START RECORDS SUPPLIED

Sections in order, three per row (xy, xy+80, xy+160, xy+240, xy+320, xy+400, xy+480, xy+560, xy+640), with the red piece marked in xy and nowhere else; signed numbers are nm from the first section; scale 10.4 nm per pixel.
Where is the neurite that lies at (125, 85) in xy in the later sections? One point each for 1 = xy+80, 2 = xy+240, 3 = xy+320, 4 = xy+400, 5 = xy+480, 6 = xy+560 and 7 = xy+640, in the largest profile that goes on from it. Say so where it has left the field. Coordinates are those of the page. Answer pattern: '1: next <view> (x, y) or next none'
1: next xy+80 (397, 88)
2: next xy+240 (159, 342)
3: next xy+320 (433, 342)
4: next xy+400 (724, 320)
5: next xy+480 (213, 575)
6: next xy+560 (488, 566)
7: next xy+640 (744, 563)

END RECORDS SUPPLIED

**TASK PROMPT**
Exactly as shown above, return every record.

**RESULT**
Sections in order, three per row (xy, xy+80, xy+160, xy+240, xy+320, xy+400, xy+480, xy+560, xy+640), with the red piece marked in xy and nowhere else; signed numbers are nm from the first section; scale 10.4 nm per pixel.
Where is the neurite that lies at (125, 85) in xy in the later sections? One point each for 1 = xy+80, 2 = xy+240, 3 = xy+320, 4 = xy+400, 5 = xy+480, 6 = xy+560 and 7 = xy+640, in the largest profile that goes on from it. Say so where it has left the field. Coordinates are those of the page. Answer pattern: '1: next <view> (x, y) or next none'
1: next xy+80 (397, 88)
2: next xy+240 (159, 342)
3: next xy+320 (433, 342)
4: next xy+400 (724, 320)
5: next xy+480 (213, 575)
6: next xy+560 (488, 566)
7: next xy+640 (744, 563)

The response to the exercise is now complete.